Ah, well, the country has survived bad leaders before.
As for China, I wouldn't overrate Xi.
China's economy has stopped growing, its population is shrinking -- by around 3 million last year -- and it's rapidly aging. In fact, the -working age- population of China has dropped by 80 million at least in the last decade. Ten million just last year, and the decline in both totals and working-age is increasing.
It's military hasn't fought anyone since they took a slap at Vietnam in 1979, and is riddled with corruption -- promotions are quasi-openly bought and sold.
Kaor, Mr. Stirling!
Adam Smith famously said nations can tolerate a good deal of ruination. But, how much ruination can the US (or the UK, for that matter) endure before something crucial breaks?
Understood, what you said about the need to avoid thinking Xi is ten feet tall and a mastermind of guile. But the problems China is suffering that you listed could make Xi desperate, that he has to strike before things get really bad inside China. Such as making a grab for Taiwan. And if a weak, senile, incompetent President like "Josip" is reelected, that would Xi more time for truly dangerous trouble making.
Ad astra! Sean
Sean: my take is that powers with nuclear weapons -can't- fight each other straight-up. Neither will accept a real defeat without blowing everything up.

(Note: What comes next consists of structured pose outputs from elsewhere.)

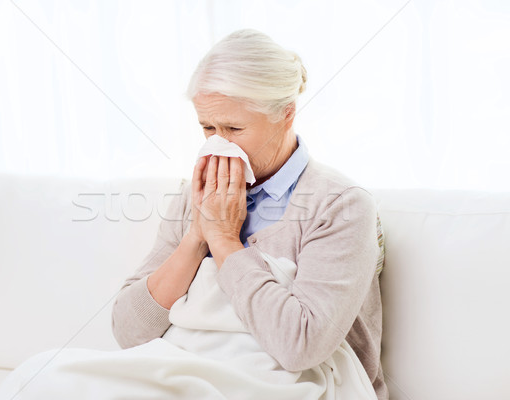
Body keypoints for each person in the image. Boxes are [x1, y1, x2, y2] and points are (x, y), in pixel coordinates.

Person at [112, 29, 388, 399]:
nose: (217, 144)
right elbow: (129, 333)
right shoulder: (196, 193)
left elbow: (300, 347)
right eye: (207, 128)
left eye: (234, 128)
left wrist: (224, 239)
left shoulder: (340, 204)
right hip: (187, 375)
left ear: (286, 115)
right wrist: (197, 236)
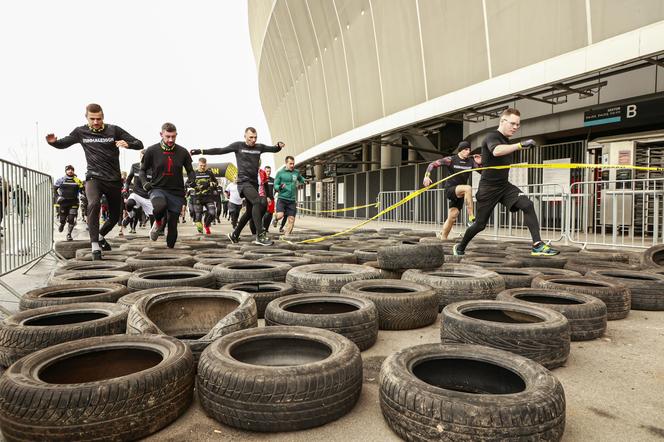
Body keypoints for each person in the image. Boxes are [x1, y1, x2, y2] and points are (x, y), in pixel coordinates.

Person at [452, 108, 559, 257]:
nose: (515, 127)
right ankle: (460, 247)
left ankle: (537, 245)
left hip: (504, 186)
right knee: (480, 225)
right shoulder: (492, 136)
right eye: (513, 123)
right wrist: (520, 145)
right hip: (488, 188)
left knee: (527, 205)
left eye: (518, 125)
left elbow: (495, 155)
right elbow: (496, 151)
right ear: (502, 121)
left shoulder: (506, 141)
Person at [46, 103, 143, 260]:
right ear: (87, 118)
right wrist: (53, 142)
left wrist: (129, 144)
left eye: (99, 118)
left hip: (113, 179)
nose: (96, 122)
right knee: (93, 204)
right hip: (93, 177)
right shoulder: (80, 131)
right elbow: (63, 143)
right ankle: (95, 247)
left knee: (114, 217)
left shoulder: (114, 130)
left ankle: (99, 236)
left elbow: (139, 143)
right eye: (92, 119)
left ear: (103, 116)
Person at [190, 127, 284, 246]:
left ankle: (235, 234)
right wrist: (200, 151)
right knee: (257, 201)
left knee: (250, 211)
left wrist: (279, 146)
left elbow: (273, 149)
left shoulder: (259, 148)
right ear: (245, 136)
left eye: (255, 137)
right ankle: (260, 235)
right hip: (243, 182)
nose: (253, 140)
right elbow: (220, 150)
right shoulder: (238, 146)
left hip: (253, 183)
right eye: (251, 137)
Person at [140, 122, 195, 248]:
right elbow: (142, 170)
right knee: (159, 207)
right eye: (167, 136)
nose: (170, 140)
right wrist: (144, 183)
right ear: (161, 134)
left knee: (172, 225)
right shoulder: (152, 150)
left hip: (176, 191)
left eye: (173, 137)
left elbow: (191, 171)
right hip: (158, 188)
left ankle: (170, 252)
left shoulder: (182, 152)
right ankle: (158, 223)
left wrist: (191, 181)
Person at [423, 141, 481, 239]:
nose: (468, 152)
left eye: (469, 150)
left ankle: (443, 238)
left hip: (461, 193)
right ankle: (471, 218)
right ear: (460, 150)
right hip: (451, 189)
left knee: (452, 216)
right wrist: (426, 176)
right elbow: (432, 164)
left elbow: (482, 172)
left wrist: (480, 163)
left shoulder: (471, 162)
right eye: (466, 149)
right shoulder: (451, 160)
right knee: (468, 188)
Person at [123, 150, 154, 233]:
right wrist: (125, 188)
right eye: (142, 156)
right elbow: (129, 178)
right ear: (140, 156)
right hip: (136, 194)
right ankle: (130, 216)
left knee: (153, 223)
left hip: (148, 197)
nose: (143, 158)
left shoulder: (153, 168)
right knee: (129, 204)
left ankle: (153, 236)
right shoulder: (135, 166)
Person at [272, 155, 305, 235]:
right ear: (286, 163)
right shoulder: (280, 173)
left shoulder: (296, 172)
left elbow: (301, 179)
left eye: (293, 163)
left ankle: (286, 237)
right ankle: (275, 218)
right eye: (290, 164)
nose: (292, 165)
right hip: (282, 198)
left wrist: (304, 181)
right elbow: (275, 185)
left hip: (292, 200)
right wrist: (279, 187)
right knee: (280, 215)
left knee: (291, 219)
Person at [53, 165, 84, 241]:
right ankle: (62, 224)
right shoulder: (61, 180)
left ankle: (69, 234)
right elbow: (54, 190)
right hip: (63, 202)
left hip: (73, 202)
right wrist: (58, 197)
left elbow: (82, 190)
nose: (70, 171)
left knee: (71, 219)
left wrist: (83, 194)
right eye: (68, 170)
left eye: (72, 170)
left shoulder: (78, 180)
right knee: (62, 219)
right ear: (66, 171)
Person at [192, 157, 218, 235]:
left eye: (204, 165)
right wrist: (195, 186)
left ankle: (206, 225)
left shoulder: (209, 172)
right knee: (198, 217)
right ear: (198, 164)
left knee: (213, 213)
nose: (203, 167)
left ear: (206, 165)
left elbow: (216, 182)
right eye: (201, 165)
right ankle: (200, 232)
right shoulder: (194, 173)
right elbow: (187, 183)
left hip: (208, 197)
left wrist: (213, 184)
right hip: (198, 197)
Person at [262, 165, 275, 232]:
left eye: (269, 171)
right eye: (267, 171)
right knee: (265, 214)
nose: (268, 173)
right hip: (263, 199)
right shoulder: (261, 179)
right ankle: (262, 228)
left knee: (270, 214)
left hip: (271, 200)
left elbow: (276, 189)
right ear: (264, 171)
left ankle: (266, 229)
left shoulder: (273, 180)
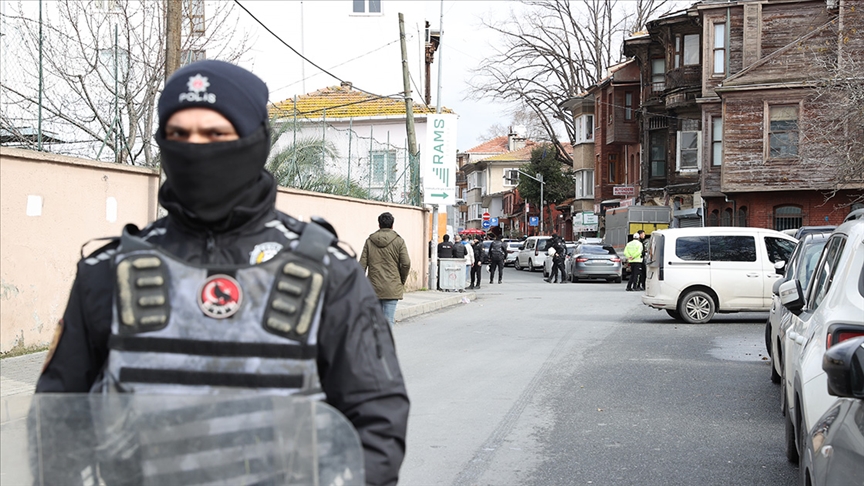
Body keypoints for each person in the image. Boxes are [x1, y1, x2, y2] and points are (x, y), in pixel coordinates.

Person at [33, 60, 409, 486]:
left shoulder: (328, 273)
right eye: (179, 135)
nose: (196, 149)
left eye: (215, 135)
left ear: (255, 141)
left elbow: (377, 423)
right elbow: (57, 427)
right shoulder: (107, 271)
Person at [360, 212, 411, 328]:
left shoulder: (369, 241)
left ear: (379, 225)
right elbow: (406, 263)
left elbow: (362, 265)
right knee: (388, 321)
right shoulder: (399, 241)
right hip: (392, 286)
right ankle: (386, 345)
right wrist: (401, 280)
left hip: (372, 286)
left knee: (374, 322)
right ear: (392, 225)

Nuclear war is like the proverbial knife-fight: the -winner- goes to Emergency Care.
Kaor, Mr. Stirling!
I hope you are right, but I do expect wars and conflicts at lower levels of intensity, esp. with rival powers striking at enemies thru proxies and clients, as Iran has been doing. And I don't think it's totally impossible for nations with nukes to use them--if they think they can get away with that.
Ad astra! Sean
Kaor, Mr. Stirling!
This discussion, involving as it did my repeated mentions of Sun Tzu's THE ART OF WAR, made me decide to reread Samuel Griffiths' translation of that work.